Records for this exercise:
----

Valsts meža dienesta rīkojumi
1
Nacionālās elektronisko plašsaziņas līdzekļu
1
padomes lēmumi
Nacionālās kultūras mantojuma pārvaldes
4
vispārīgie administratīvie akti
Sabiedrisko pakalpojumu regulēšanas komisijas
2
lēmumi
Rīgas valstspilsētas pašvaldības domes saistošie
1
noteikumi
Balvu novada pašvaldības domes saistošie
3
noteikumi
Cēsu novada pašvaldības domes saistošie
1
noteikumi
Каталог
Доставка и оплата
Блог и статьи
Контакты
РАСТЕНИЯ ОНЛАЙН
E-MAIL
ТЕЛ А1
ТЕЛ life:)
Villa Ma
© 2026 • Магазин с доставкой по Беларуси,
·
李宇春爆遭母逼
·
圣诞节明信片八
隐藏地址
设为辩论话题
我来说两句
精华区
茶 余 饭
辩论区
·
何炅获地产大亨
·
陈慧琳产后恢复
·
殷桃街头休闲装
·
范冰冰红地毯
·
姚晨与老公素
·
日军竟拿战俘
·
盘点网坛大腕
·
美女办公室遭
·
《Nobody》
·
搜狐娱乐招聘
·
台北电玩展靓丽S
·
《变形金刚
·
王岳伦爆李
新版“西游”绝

----

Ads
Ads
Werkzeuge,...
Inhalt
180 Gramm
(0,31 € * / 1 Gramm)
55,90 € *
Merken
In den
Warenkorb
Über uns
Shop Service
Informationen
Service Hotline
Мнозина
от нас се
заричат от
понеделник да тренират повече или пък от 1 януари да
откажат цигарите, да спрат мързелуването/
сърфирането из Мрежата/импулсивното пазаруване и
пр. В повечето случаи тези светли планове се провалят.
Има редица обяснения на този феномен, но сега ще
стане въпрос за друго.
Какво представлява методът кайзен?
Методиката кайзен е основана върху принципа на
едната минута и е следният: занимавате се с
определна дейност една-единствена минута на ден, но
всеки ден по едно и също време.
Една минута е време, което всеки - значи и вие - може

----

Task to carry out:
Search the records above for "кайзен" and copy every line that has it.

Response to this exercise:
Какво представлява методът кайзен?
Методиката кайзен е основана върху принципа на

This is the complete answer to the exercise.